(PASSAGE PROVIDED):
This article is an excellent summary of all the frustrations I've encountered using both oDesk and Mechanical Turk.
I'll add one more issue with MTurk: binary decisions. Some of my tasks can't easily be broken down into accept/reject, or sometimes a worker gets something close but not all the way there. I want to be able to say "hey, you did pretty well, but please make these small changes and we'll accept it."
But that's not possible right now. You get the HIT and it's accepted or rejected. The result is that we have to sometimes reject workers who are making an honest effort but didn't sufficiently complete the task or we have to accept sub-par answers so as to not have to deal with worker blowback.
Let me suggest one solution for such cases: Use iterative tasks, in the spirit introduced by TurkIt.
For example, you want to create a caption for an image. You let a user create a caption. Then you take this caption and give it to another user, asking the user to improve it. Take the two versions and ask other workers, "which of the two versions is better?". Iterate until no improvement is possible.

(THE PROBLEM):
Print the Mechanical Turk discussion word for word from "But that's not" to "improvement is possible.".

(EXTRACTED ENTRIES):
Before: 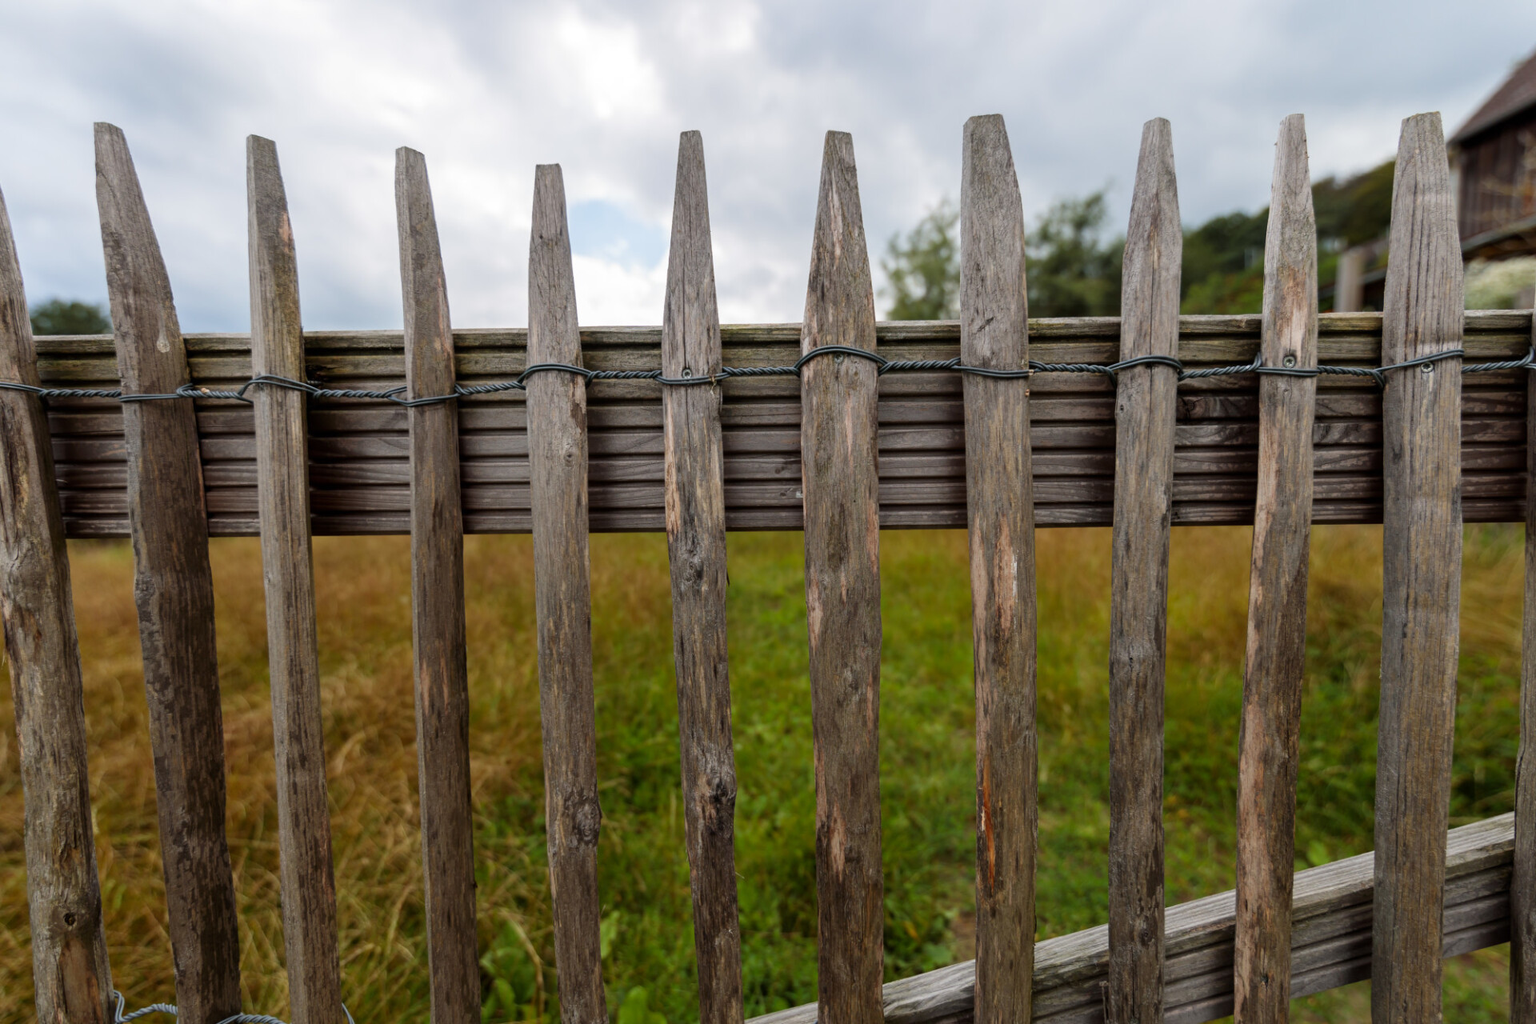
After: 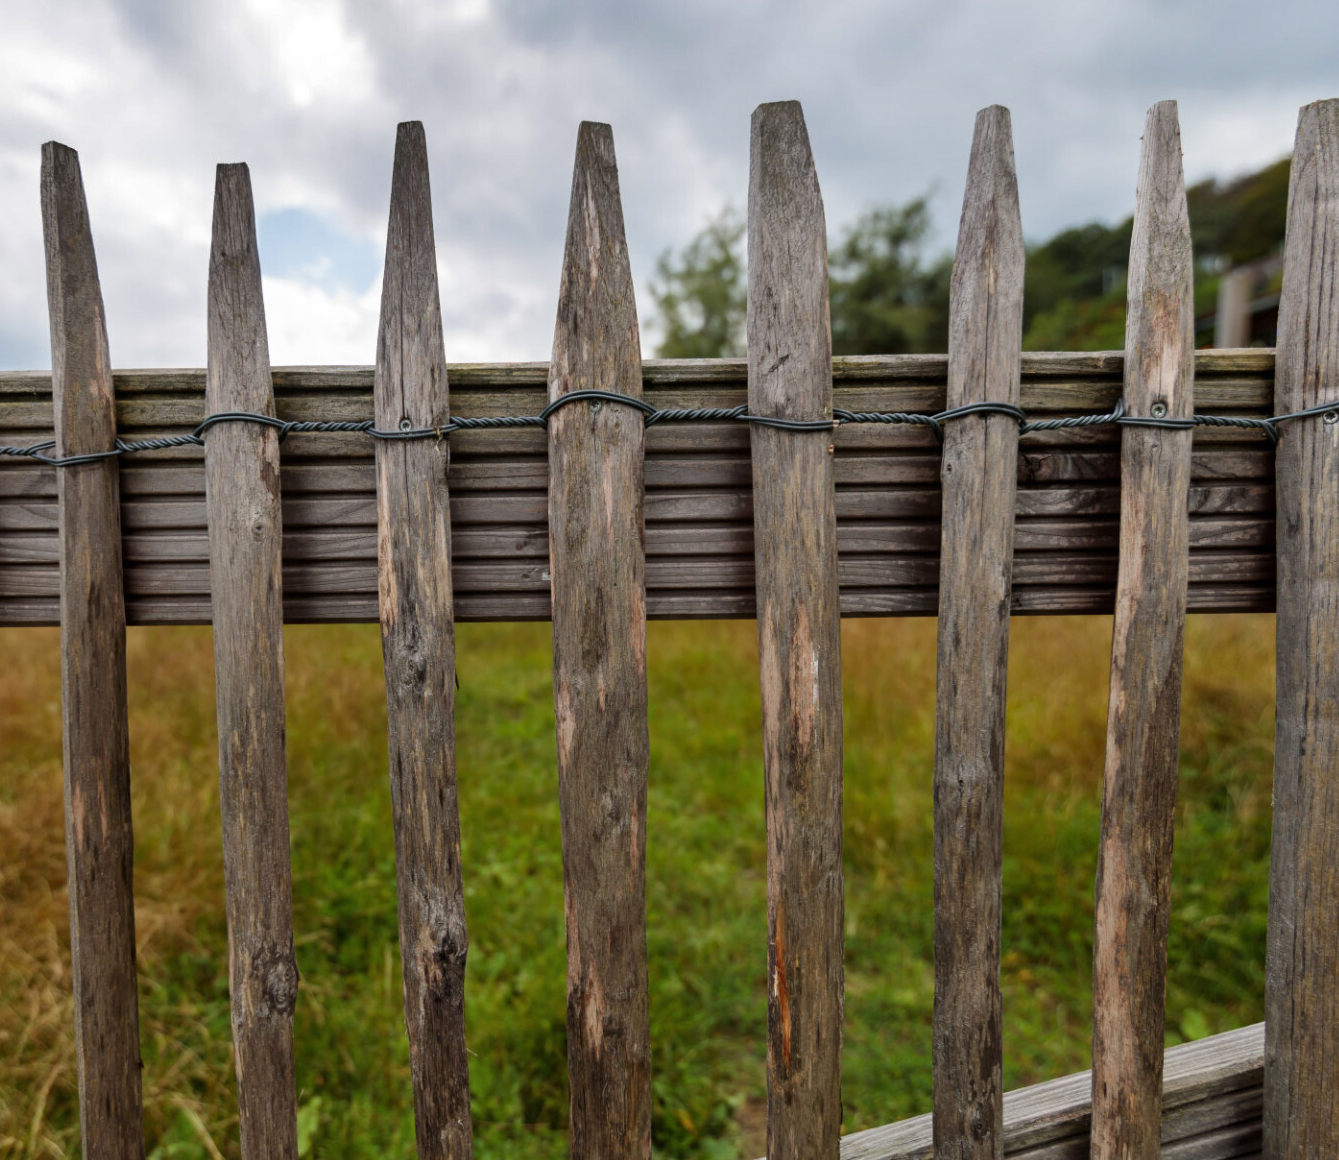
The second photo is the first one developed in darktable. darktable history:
shadows and highlights: shadows 40, highlights -52.73, low approximation 0.01, soften with gaussian
crop and rotate: left 23.629%, top 3.331%, right 6.619%, bottom 6.036%
contrast brightness saturation: contrast 0.054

(REPLY TO THE TASK):
But that's not possible right now. You get the HIT and it's accepted or rejected. The result is that we have to sometimes reject workers who are making an honest effort but didn't sufficiently complete the task or we have to accept sub-par answers so as to not have to deal with worker blowback.
Let me suggest one solution for such cases: Use iterative tasks, in the spirit introduced by TurkIt.
For example, you want to create a caption for an image. You let a user create a caption. Then you take this caption and give it to another user, asking the user to improve it. Take the two versions and ask other workers, "which of the two versions is better?". Iterate until no improvement is possible.